Pero no todo es economía, bienestar y libertad sin verdad ni referencias éticas. Hay otra universidad encarnada y semejante a la primera, con sus luces y en respuesta a la búsqueda de salvación, ofertada a todos los hombres libres  e  iguales, que viviendo en la tierra  piensa en la Verdad  alternativa que es Dios, Verdad y Bien, conocido por la fe y la razón, que atrae sin obligarnos ni cancelar el merito del esfuerzo ni las culpas. Los creyentes admitimos el pecado original contra al bien, no el naturalismo ilustrado. El aislamiento no impulsa la necesidad de formación; quienes la despiertan son nuestra familia, la escuela  y la cultura, sensibles a valores esenciales, teniendo en cuenta las instituciones resultantes y necesarias, como la relación y anhelo de Dios, que  el hombre siente, respetando la creación; algo que no tienen en cuenta  los poderes secularizados. Los cristianos no viven aislados por aceptar la fe, la razón y el amor, ni alienados ni entristecidos por la hostilidad del laicismo. Su optimismo procede de Jesús y su mensaje, según el cual, las personas están  vinculadas por la gracia y misericordia divina y pueden alcanzar la libertad y salvación eterna.7

La gran novedad en el mundo en que habitamos – como la universidad  de todos los siglos - con sus historias y culturas, es Dios que se ha dado a cocer en la plenitud de los tiempos, se compromete con el hombre y da sentido al desarrollo y humanización como quehacer nuestro.
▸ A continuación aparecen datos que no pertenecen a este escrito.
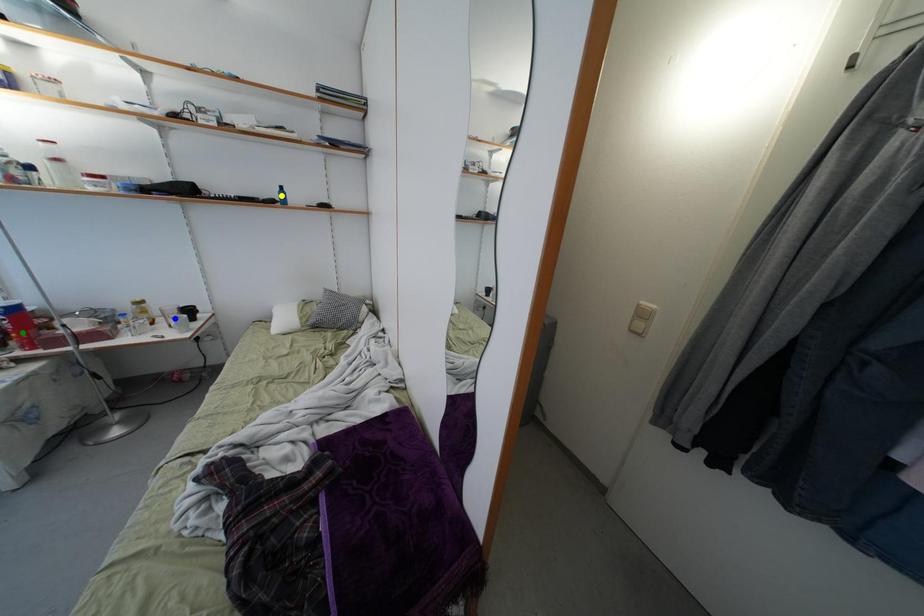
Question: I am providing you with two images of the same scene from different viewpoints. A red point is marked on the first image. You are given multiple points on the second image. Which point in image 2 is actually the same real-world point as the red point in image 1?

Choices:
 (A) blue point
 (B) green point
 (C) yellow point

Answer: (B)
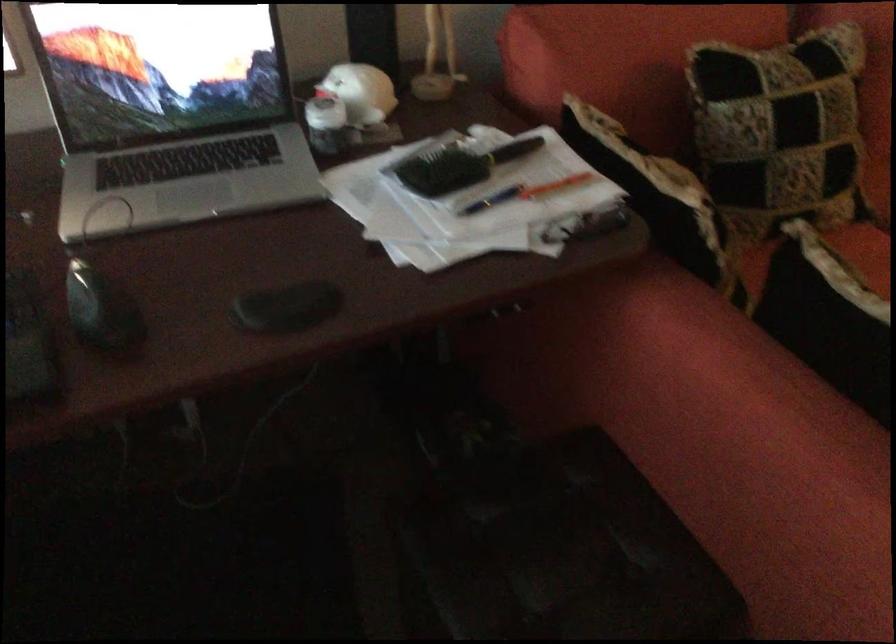
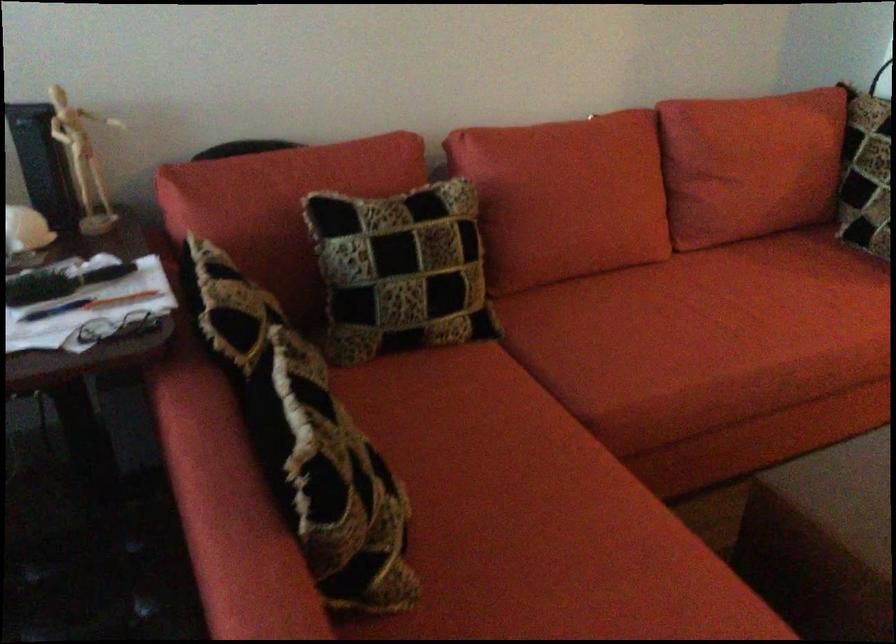
In the second image, find the point that corresponds to (550,175) in the first image.

(122, 299)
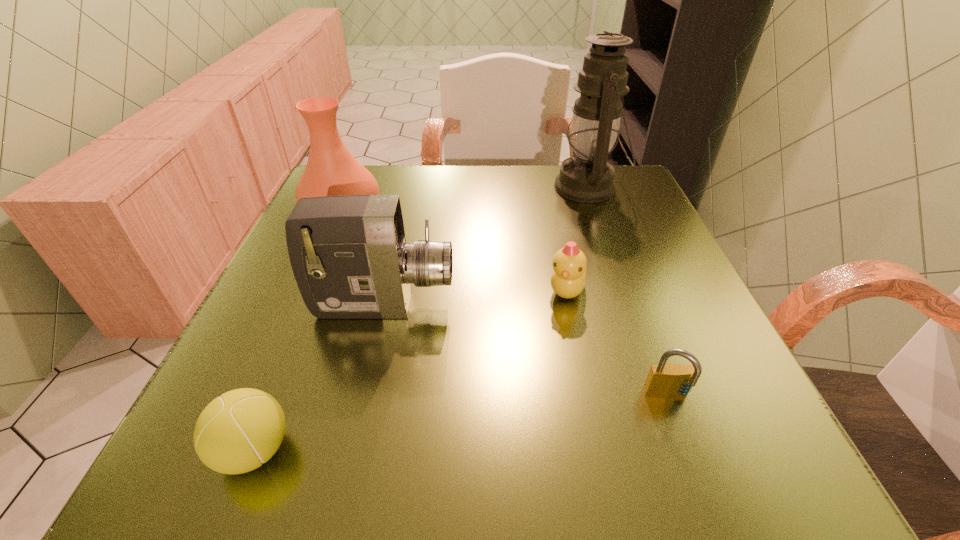
Identify the location of object at the near left corner. (237, 432).

At what (x,y) coordinates should I click in order to perform the action: click on object present at the far right corner. Please return your answer as a coordinate pair (x, y). This screenshot has height=540, width=960. Looking at the image, I should click on (587, 177).

Where is `free spot at the far edge of the desktop`? free spot at the far edge of the desktop is located at coordinates (434, 205).

Locate an element on the screen. free space at the near edge of the desktop is located at coordinates tap(338, 429).

This screenshot has height=540, width=960. I want to click on vacant region at the left edge of the desktop, so 267,352.

You are a GUI agent. You are given a task and a screenshot of the screen. Output one action in this format:
    pyautogui.click(x=<x>, y=<y>)
    Task: Click on the free space at the right edge of the desktop
    
    Given the screenshot: What is the action you would take?
    pyautogui.click(x=659, y=316)

Find the location of a particular element. Image resolution: width=960 pixels, height=540 pixels. vacant space at the far right corner is located at coordinates (619, 188).

The height and width of the screenshot is (540, 960). In order to click on vacant space at the near right corner of the desktop in this screenshot , I will do `click(770, 468)`.

Find the location of a particular element. Image resolution: width=960 pixels, height=540 pixels. unoccupied position between the fifth shortest object and the duckling is located at coordinates (454, 252).

The width and height of the screenshot is (960, 540). What are the coordinates of `unoccupied area between the second tallest object and the tennis ball` in the screenshot? It's located at (299, 332).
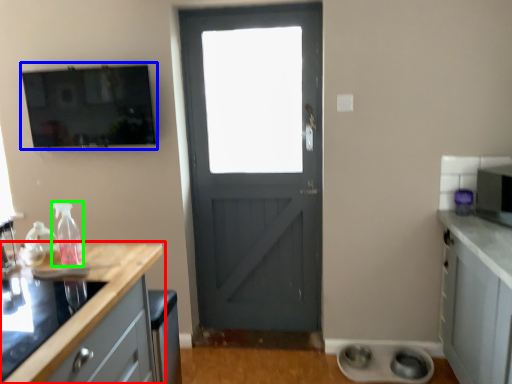
Question: Estimate the real-world distances between objects in this image. Which object is closer to countertop (highlighted by a red box), window screen (highlighted by a blue box) or bottle (highlighted by a green box)?

Choices:
 (A) window screen
 (B) bottle

Answer: (B)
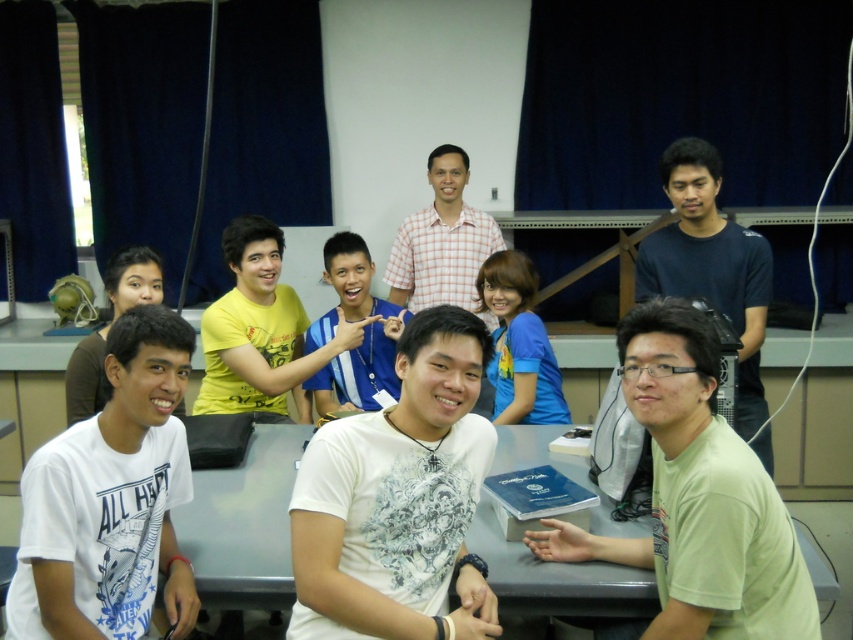
Question: Considering the real-world distances, which object is closest to the white matte shirt at center?

Choices:
 (A) gray plastic table at center
 (B) checkered fabric shirt at center

Answer: (A)

Question: Is white matte shirt at center closer to the viewer compared to green matte shirt at center?

Choices:
 (A) no
 (B) yes

Answer: (A)

Question: In this image, where is gray plastic table at center located relative to dark blue t-shirt at right?

Choices:
 (A) right
 (B) left

Answer: (B)

Question: Which of the following is the farthest from the observer?

Choices:
 (A) (715, 154)
 (B) (128, 513)

Answer: (A)

Question: Which point is closer to the camera?

Choices:
 (A) white matte shirt at center
 (B) white cotton t-shirt at lower left
 (C) dark blue t-shirt at right

Answer: (B)

Question: Observing the image, what is the correct spatial positioning of dark blue t-shirt at right in reference to yellow matte shirt at center?

Choices:
 (A) above
 (B) below

Answer: (A)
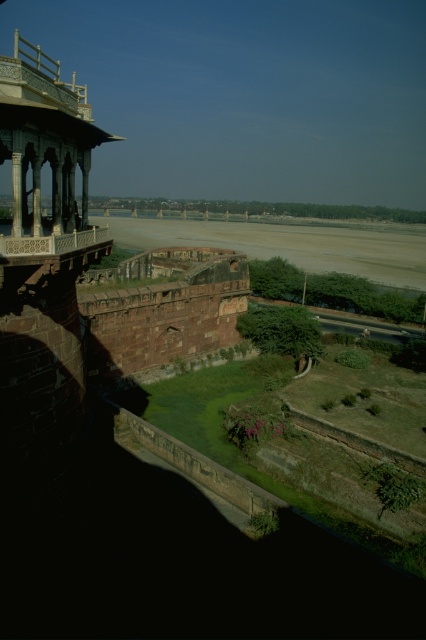
Between white marble gazebo at upper left and smooth stone balcony at upper left, which one appears on the left side from the viewer's perspective?

white marble gazebo at upper left is more to the left.

Which of these two, white marble gazebo at upper left or smooth stone balcony at upper left, stands shorter?

Standing shorter between the two is smooth stone balcony at upper left.

Find the location of a particular element. The width and height of the screenshot is (426, 640). white marble gazebo at upper left is located at coordinates (45, 150).

Is reddish-brown stone wall at center further to camera compared to white marble gazebo at upper left?

Yes, it is.

Who is shorter, reddish-brown stone wall at center or white marble gazebo at upper left?

With less height is reddish-brown stone wall at center.

Is point (89, 296) farther from viewer compared to point (63, 182)?

Yes, it is.

This screenshot has width=426, height=640. What are the coordinates of `reddish-brown stone wall at center` in the screenshot? It's located at (163, 307).

Which is below, reddish-brown stone wall at center or smooth stone balcony at upper left?

reddish-brown stone wall at center is below.

Does reddish-brown stone wall at center have a lesser height compared to smooth stone balcony at upper left?

In fact, reddish-brown stone wall at center may be taller than smooth stone balcony at upper left.

Is point (183, 326) positioned behind point (51, 246)?

Yes.

The width and height of the screenshot is (426, 640). In order to click on reddish-brown stone wall at center in this screenshot , I will do `click(163, 307)`.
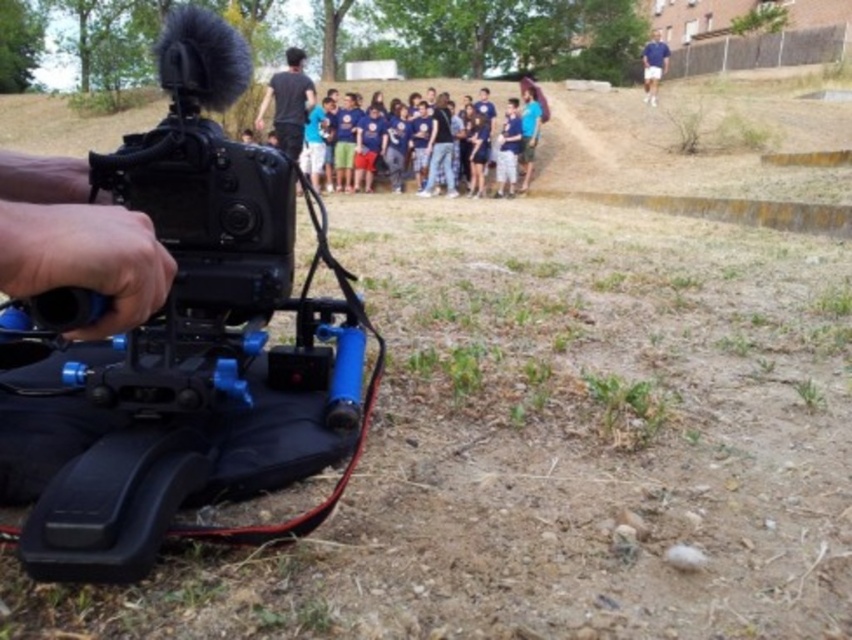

Con la oración del Hijo, el Padre  Nuestro, el Sermón de la montaña y el Bautismo- verdadera consagración y alianza- se inaugura nuestra historia. Ninguna  sabiduría  ni los avances científicos en las Universidades  puede borrar la gran verdad: que el hombre es libre y capaz de salvarse o condenarse. En  la Navidad  dice la Liturgia: “En el mundo que  caminaba entre sombras, brilló una gran luz.” La fe en Dios y la obligación de amarlo, es una verdad y con un lenguaje asequible. El Hijo de Dios Encarnado irrumpió en nuestra historia, nos hizo inteligible a Dios, como compañero de trabajos, fatigas y dolores; instauró una vida  nueva, inauguró la fraternidad  humana; por Él podemos contemplar la Creación y por sus maravillas a la vez glorificar al Creador. Y con su ayuda es posible  hacer un mundo más justo. En la oscuridad y aridez terrena  endurecida  por la maldad, podemos ser  luz y  fertilizarla con la fe, la esperanza y la caridad. Cristo vino  a dar sentido a la creación entera al hombre y a la historia.